Le 8 juillet 2026, Michel Groothuizen, président de l’autorité néerlandaise du jeu, a appelé les législateurs néerlandais à veiller à ce que les réglementations ne soient pas transformées en une « politique de revenu » dans le marché du jeu du pays. Dans cette optique, Groothuizen a proposé d’inclure toutes les personnes inscrites au registre central de tutelle et d’administration (CCBR) dans le registre d’exclusion du jeu des Pays-Bas, Cruks.
Dans un article de blog sur le site de la Kansspelautoriteit (KSA), Groothuizen a abordé le paysage actuel des jeux en ligne et des paris sportifs aux Pays-Bas. Il a souligné que la « normalisation croissante du jeu et la facilité avec laquelle on peut jouer n’importe où, à tout moment » suscitent des préoccupations, car « vous pouvez vous retrouver dans de très gros problèmes financiers en peu de temps », que ce soit avec un opérateur légal ou illégal, compte tenu de l’accessibilité croissante via les smartphones.

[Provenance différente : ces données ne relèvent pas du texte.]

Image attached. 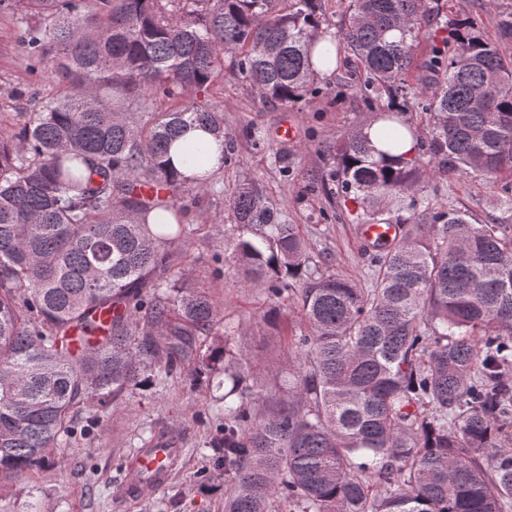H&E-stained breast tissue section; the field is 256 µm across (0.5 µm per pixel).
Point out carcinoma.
I'll return each mask as SVG.
<instances>
[{
    "instance_id": "1",
    "label": "carcinoma",
    "mask_w": 512,
    "mask_h": 512,
    "mask_svg": "<svg viewBox=\"0 0 512 512\" xmlns=\"http://www.w3.org/2000/svg\"><path fill=\"white\" fill-rule=\"evenodd\" d=\"M0 0L24 49L26 95L51 85L33 112L0 129V475L24 480L73 432L75 415L105 406L148 374L196 387L224 371V429L211 443L231 473L224 512H508L512 508V225L403 195L437 175L512 172V9L497 39L425 0H349L336 32L350 75L376 112L366 133L328 152L329 180L370 224L402 233L368 253L362 288L326 273L256 187L232 202L224 259L275 298L303 281L297 371L272 400L237 357L224 318L184 287L173 249L197 228L176 200L197 174L166 157L202 128L222 143L224 113L194 101L224 71L264 102L295 105L317 67L322 0ZM438 85L426 158L390 149L414 133L397 112L421 30ZM150 89L169 112L132 111Z\"/></svg>"
}]
</instances>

Cependant, il a insisté sur le fait que le gouvernement ne devrait pas décider de la manière dont le public dépense son argent et que le choix personnel doit être respecté. Groothuizen a déclaré : « Que le jeu devienne un problème dépend, du moins en partie, de l’argent qu’un joueur a à dépenser. Néanmoins, il est difficile, et à mon avis également indésirable, de mener une politique de revenu par le biais de la réglementation des jeux. Combien les gens devraient-ils être autorisés à perdre ? Le gouvernement devrait-il pouvoir décider de cela pour eux ? Je suis très réticent à empiéter sur la liberté de choix des citoyens et à faire des distinctions basées uniquement sur le revenu. »
Ces commentaires font suite aux réformes proposées par le gouvernement néerlandais pour mettre en place une interdiction des publicités et des bonus pour le jeu en ligne, augmenter l’âge minimum à 21 ans pour les jeux en ligne à haut risque, centraliser les limites de dépôt sur les sites sous licence, introduire des exigences de devoir de diligence plus strictes et élargir les pouvoirs d’exécution de la KSA pour bloquer les opérateurs illégaux.
Groothuizen a poursuivi : « Les entreprises de jeu opérant sur le marché néerlandais sont tenues de vérifier les flux de revenus et la capacité financière de leurs clients dans le cadre de leur devoir de diligence et pour prévenir le blanchiment d’argent. Si elles échouent à cet égard, l’autorité néerlandaise du jeu prend des mesures d’exécution. Dans ces circonstances, on pourrait dire que cela (généralement) garantit que les gens ne perdent pas l’argent qu’ils ne peuvent vraiment pas se permettre de perdre. Néanmoins, il y a certainement des groupes pour lesquels on peut se demander s’il est judicieux de les exposer à un produit financièrement risqué comme le jeu. »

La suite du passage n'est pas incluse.